Task data:
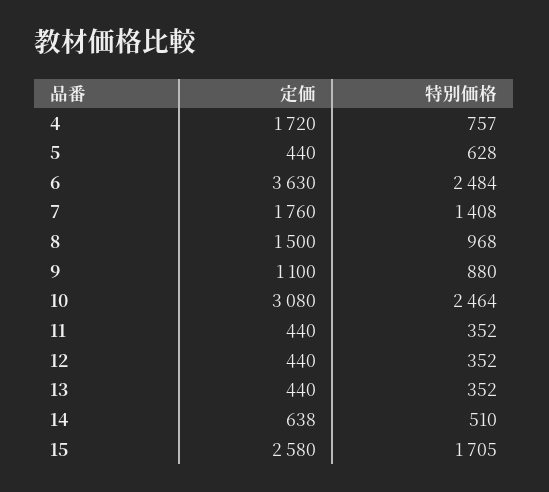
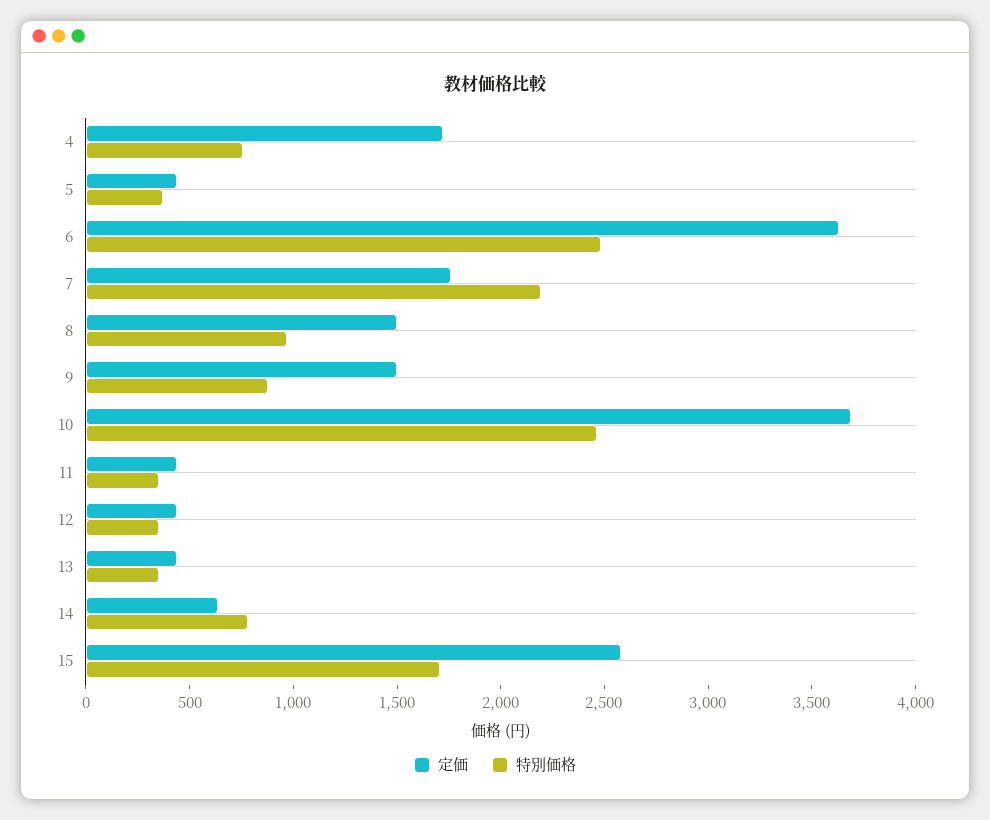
  {
    "定価": {
      "4": 1720,
      "5": 440,
      "6": 3630,
      "7": 1760,
      "8": 1500,
-     "9": 1100,
+     "9": 1500,
-     "10": 3080,
+     "10": 3700,
      "11": 440,
      "12": 440,
      "13": 440,
      "14": 638,
      "15": 2580
    },
    "特別価格": {
      "4": 757,
-     "5": 628,
+     "5": 400,
      "6": 2484,
-     "7": 1408,
+     "7": 2200,
      "8": 968,
      "9": 880,
      "10": 2464,
      "11": 352,
      "12": 352,
      "13": 352,
-     "14": 510,
+     "14": 800,
      "15": 1705
    }
  }

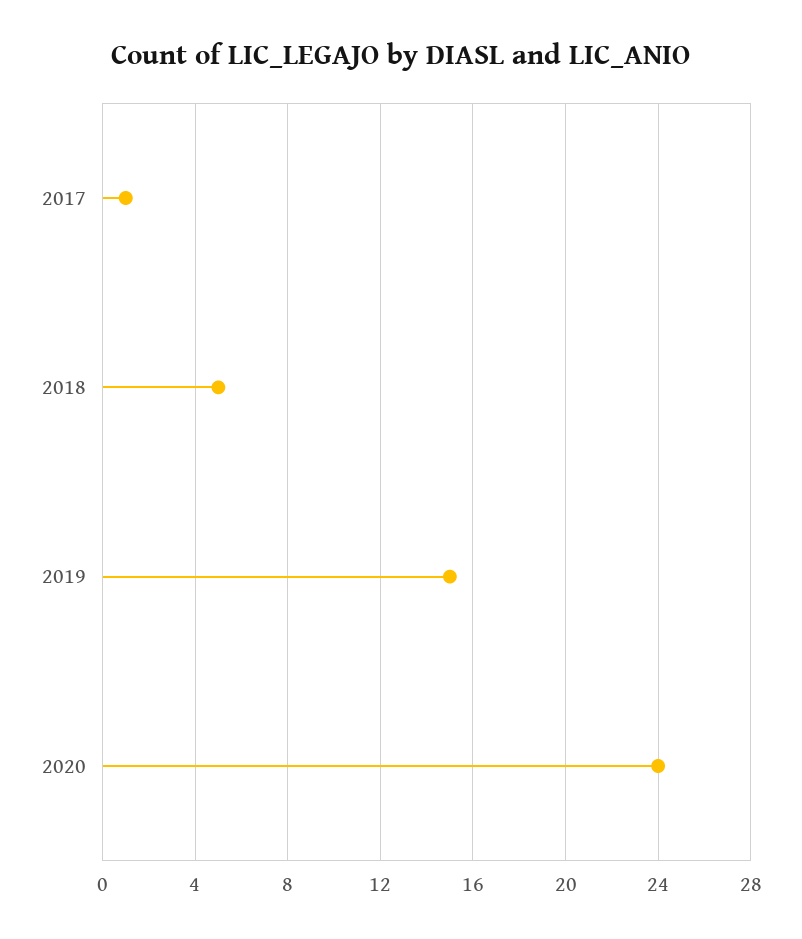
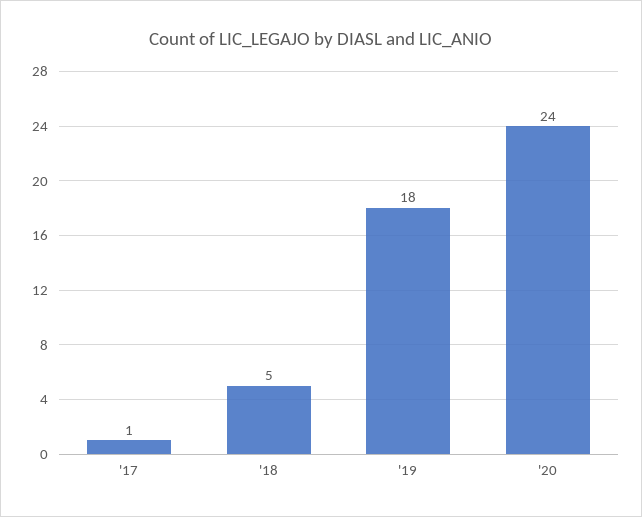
  {
    "2017": 1,
    "2018": 5,
-   "2019": 15,
+   "2019": 18,
    "2020": 24
  }

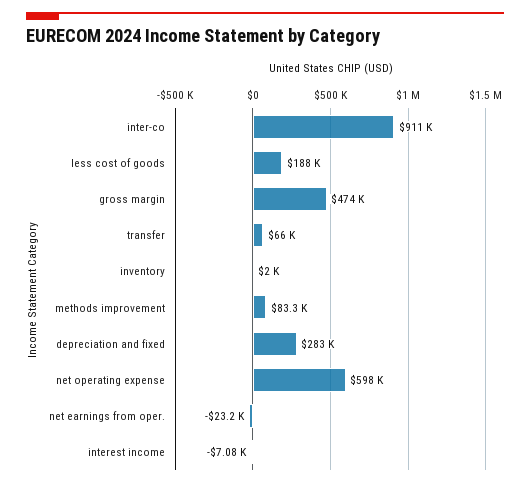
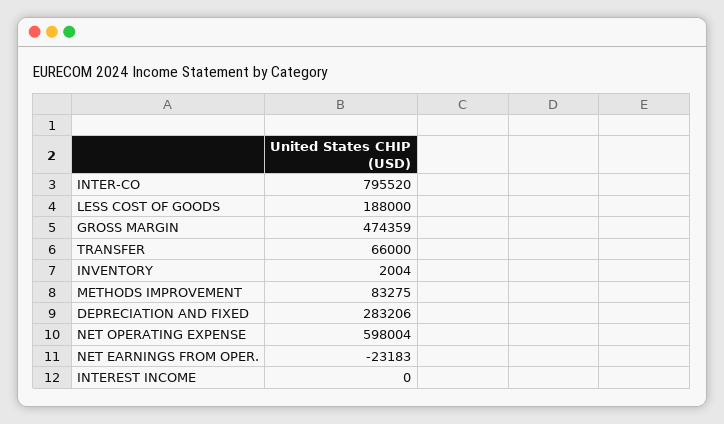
  {
-   "inter-co": 911000,
+   "inter-co": 795520,
    "less cost of goods": 188000,
    "gross margin": 474359,
    "transfer": 66000,
    "inventory": 2004,
    "methods improvement": 83275,
    "depreciation and fixed": 283206,
    "net operating expense": 598004,
    "net earnings from oper.": -23183,
-   "interest income": -7080
+   "interest income": 0
  }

About this exercise: Output each of the lines above exactly, apart from the images.

Answer:
  {
    "定価": {
      "4": 1720,
      "5": 440,
      "6": 3630,
      "7": 1760,
      "8": 1500,
-     "9": 1100,
+     "9": 1500,
-     "10": 3080,
+     "10": 3700,
      "11": 440,
      "12": 440,
      "13": 440,
      "14": 638,
      "15": 2580
    },
    "特別価格": {
      "4": 757,
-     "5": 628,
+     "5": 400,
      "6": 2484,
-     "7": 1408,
+     "7": 2200,
      "8": 968,
      "9": 880,
      "10": 2464,
      "11": 352,
      "12": 352,
      "13": 352,
-     "14": 510,
+     "14": 800,
      "15": 1705
    }
  }

  {
    "2017": 1,
    "2018": 5,
-   "2019": 15,
+   "2019": 18,
    "2020": 24
  }

  {
-   "inter-co": 911000,
+   "inter-co": 795520,
    "less cost of goods": 188000,
    "gross margin": 474359,
    "transfer": 66000,
    "inventory": 2004,
    "methods improvement": 83275,
    "depreciation and fixed": 283206,
    "net operating expense": 598004,
    "net earnings from oper.": -23183,
-   "interest income": -7080
+   "interest income": 0
  }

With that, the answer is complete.